The NFC will be revived, but will it be any different this time?

Well, the name will be different, at the very least. Barely a month into Malaysia Baru, the government announced that the NFC will be revived with a different business model and renamed. This is because we have to do something about our self-sufficiency when it comes to beef, and the Vet Services Department had already set up 61 standalone satellite farms to support the NFC, so might as well improve them and revive the NFC anyway.

Salahuddin Ayub, full title is actually Agriculture and Agro-Based Industries. Img from The Star.

Salahuddin Ayub, full title is actually Agriculture and Agro-Based Industries. Img from The Star.

As for what’s new, the Agriculture Minister Salahuddin Ayub had said that the revived NFC will be more private-sector driven, with a ‘more business than government approach‘. The ministry is also looking at increasing the participation of government-linked companies which have plantations as their core business, like Felcra Bhd and IOI Group.

“Some GLCs have resisted because it is not their core business and that the returns are not as attractive, but we hope this can change. They should consider this as national service in helping the government increase its food production and self-sustainability. We want to speak to the owners of these plantations. We can put in and rear more animals in the system.” – Salahuddin Ayub, to NST.

However, Sam Lau, a retired vet who took part in the planning of a feedlot program for a neighboring country, had said that the new model does not seem that much different from the old one. He mentioned that our program have overlooked a glaring aspect of feedlotting: the feed, and feeding. Malaysia have little industrial biomass (like oil palm waste) that can be processed into animal feed, so we rely too heavily on imported grains, which can really raise the cost. As such, he suggests for the new model to include feed manufacturers as well.

Moo moos monching on corn biowaste.

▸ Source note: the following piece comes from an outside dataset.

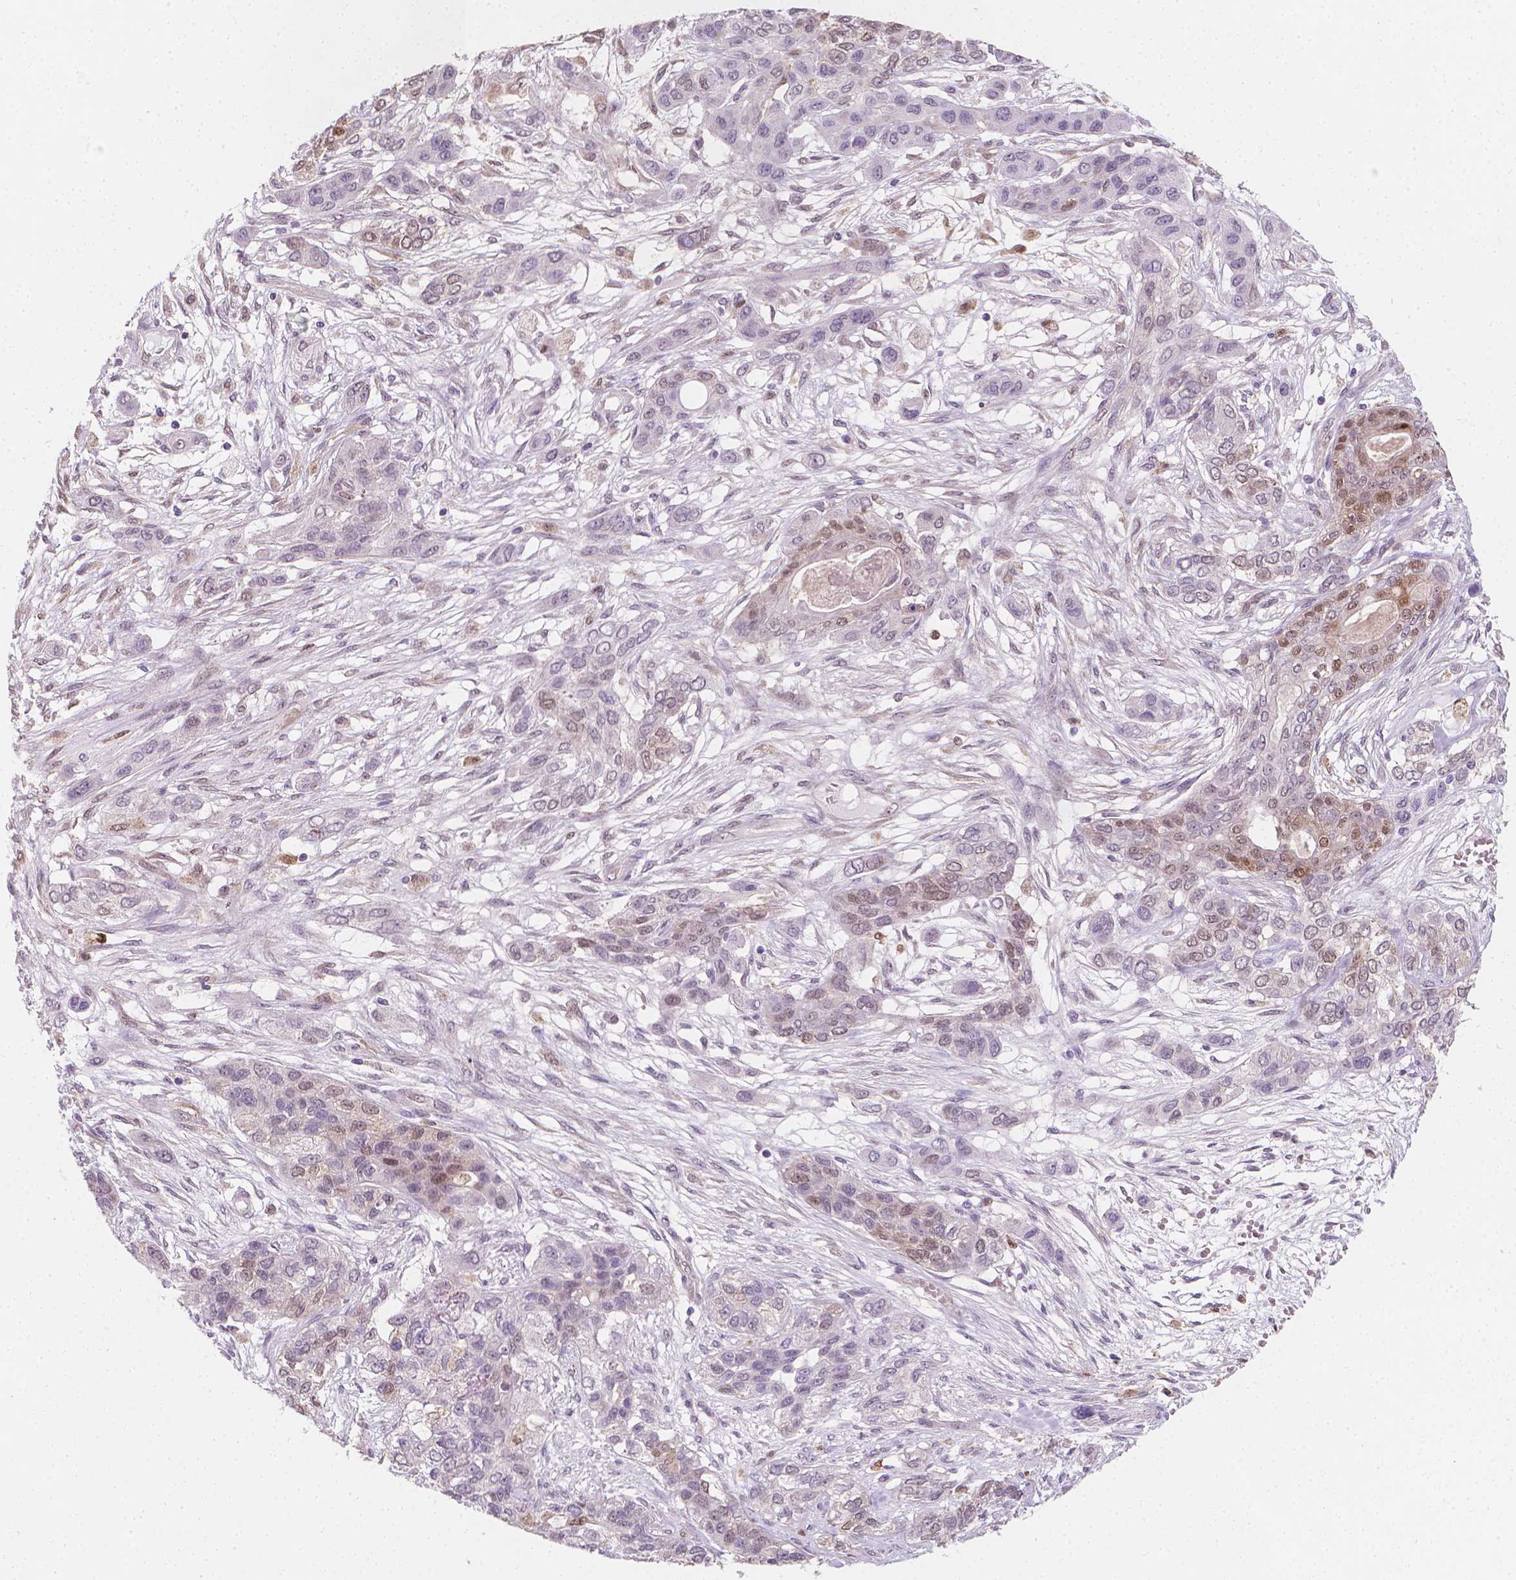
{"staining": {"intensity": "weak", "quantity": "<25%", "location": "nuclear"}, "tissue": "lung cancer", "cell_type": "Tumor cells", "image_type": "cancer", "snomed": [{"axis": "morphology", "description": "Squamous cell carcinoma, NOS"}, {"axis": "topography", "description": "Lung"}], "caption": "This histopathology image is of lung squamous cell carcinoma stained with immunohistochemistry to label a protein in brown with the nuclei are counter-stained blue. There is no expression in tumor cells. (Stains: DAB (3,3'-diaminobenzidine) immunohistochemistry (IHC) with hematoxylin counter stain, Microscopy: brightfield microscopy at high magnification).", "gene": "TNFAIP2", "patient": {"sex": "female", "age": 70}}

Img from NST.

Moo moos monching on corn biowaste. Img from NST.

Whatever plans there are for the NFC in the future, Salahuddin had confirmed that a there is indeed a local corporation interested in buying over NFCorp, and that corporation is said to have expertise in the ruminant industry. Even better, the company is also said to be willing to settle NFCorp’s loan to the government. For now, it’s still in the discussion stage, but if everything works out fine, hopefully we can upgrade from just plain Maggi mee sometime in the future.